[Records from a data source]
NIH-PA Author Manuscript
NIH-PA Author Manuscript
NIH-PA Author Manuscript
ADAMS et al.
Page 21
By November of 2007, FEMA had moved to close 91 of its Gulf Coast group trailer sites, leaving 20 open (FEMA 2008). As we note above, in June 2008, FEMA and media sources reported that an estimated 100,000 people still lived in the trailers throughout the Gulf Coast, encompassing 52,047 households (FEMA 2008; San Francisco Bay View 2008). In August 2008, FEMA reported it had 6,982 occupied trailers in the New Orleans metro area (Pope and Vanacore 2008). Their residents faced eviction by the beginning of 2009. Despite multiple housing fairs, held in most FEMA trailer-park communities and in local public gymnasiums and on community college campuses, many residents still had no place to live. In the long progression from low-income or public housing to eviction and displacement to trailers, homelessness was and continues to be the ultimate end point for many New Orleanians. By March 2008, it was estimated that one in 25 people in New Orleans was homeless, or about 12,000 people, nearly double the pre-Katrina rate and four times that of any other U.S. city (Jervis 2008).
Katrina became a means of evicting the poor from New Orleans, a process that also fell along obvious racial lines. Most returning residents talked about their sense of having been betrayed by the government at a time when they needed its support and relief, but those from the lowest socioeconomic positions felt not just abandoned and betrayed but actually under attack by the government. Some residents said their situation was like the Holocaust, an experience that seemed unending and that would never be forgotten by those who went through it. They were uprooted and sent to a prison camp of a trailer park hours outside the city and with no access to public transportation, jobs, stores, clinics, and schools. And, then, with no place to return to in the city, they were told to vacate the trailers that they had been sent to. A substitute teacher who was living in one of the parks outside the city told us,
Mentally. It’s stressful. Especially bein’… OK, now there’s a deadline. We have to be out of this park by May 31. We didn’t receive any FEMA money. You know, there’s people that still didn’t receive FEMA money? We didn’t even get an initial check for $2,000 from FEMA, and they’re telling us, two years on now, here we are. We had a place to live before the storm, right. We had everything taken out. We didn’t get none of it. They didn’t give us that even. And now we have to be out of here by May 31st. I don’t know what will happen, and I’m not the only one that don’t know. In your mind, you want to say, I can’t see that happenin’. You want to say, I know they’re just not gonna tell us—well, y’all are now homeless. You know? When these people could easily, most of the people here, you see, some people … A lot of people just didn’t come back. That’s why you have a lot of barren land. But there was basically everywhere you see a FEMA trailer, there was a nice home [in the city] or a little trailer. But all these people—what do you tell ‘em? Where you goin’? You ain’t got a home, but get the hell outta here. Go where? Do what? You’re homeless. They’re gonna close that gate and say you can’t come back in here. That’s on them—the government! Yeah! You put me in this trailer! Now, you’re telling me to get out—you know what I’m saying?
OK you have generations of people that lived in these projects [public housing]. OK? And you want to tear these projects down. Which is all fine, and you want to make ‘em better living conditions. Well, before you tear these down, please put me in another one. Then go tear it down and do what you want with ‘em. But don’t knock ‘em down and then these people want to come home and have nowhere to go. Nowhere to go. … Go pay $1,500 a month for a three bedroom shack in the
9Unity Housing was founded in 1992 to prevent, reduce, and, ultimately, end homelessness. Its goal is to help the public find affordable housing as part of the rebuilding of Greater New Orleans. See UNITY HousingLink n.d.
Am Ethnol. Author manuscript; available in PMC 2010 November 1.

## [Exercise instructions]
Please make your reply exactly the lines from the one containing "OK you have" through the end of the entries above, and nothing more.

## [Reply to the exercise]
OK you have generations of people that lived in these projects [public housing]. OK? And you want to tear these projects down. Which is all fine, and you want to make ‘em better living conditions. Well, before you tear these down, please put me in another one. Then go tear it down and do what you want with ‘em. But don’t knock ‘em down and then these people want to come home and have nowhere to go. Nowhere to go. … Go pay $1,500 a month for a three bedroom shack in the
9Unity Housing was founded in 1992 to prevent, reduce, and, ultimately, end homelessness. Its goal is to help the public find affordable housing as part of the rebuilding of Greater New Orleans. See UNITY HousingLink n.d.
Am Ethnol. Author manuscript; available in PMC 2010 November 1.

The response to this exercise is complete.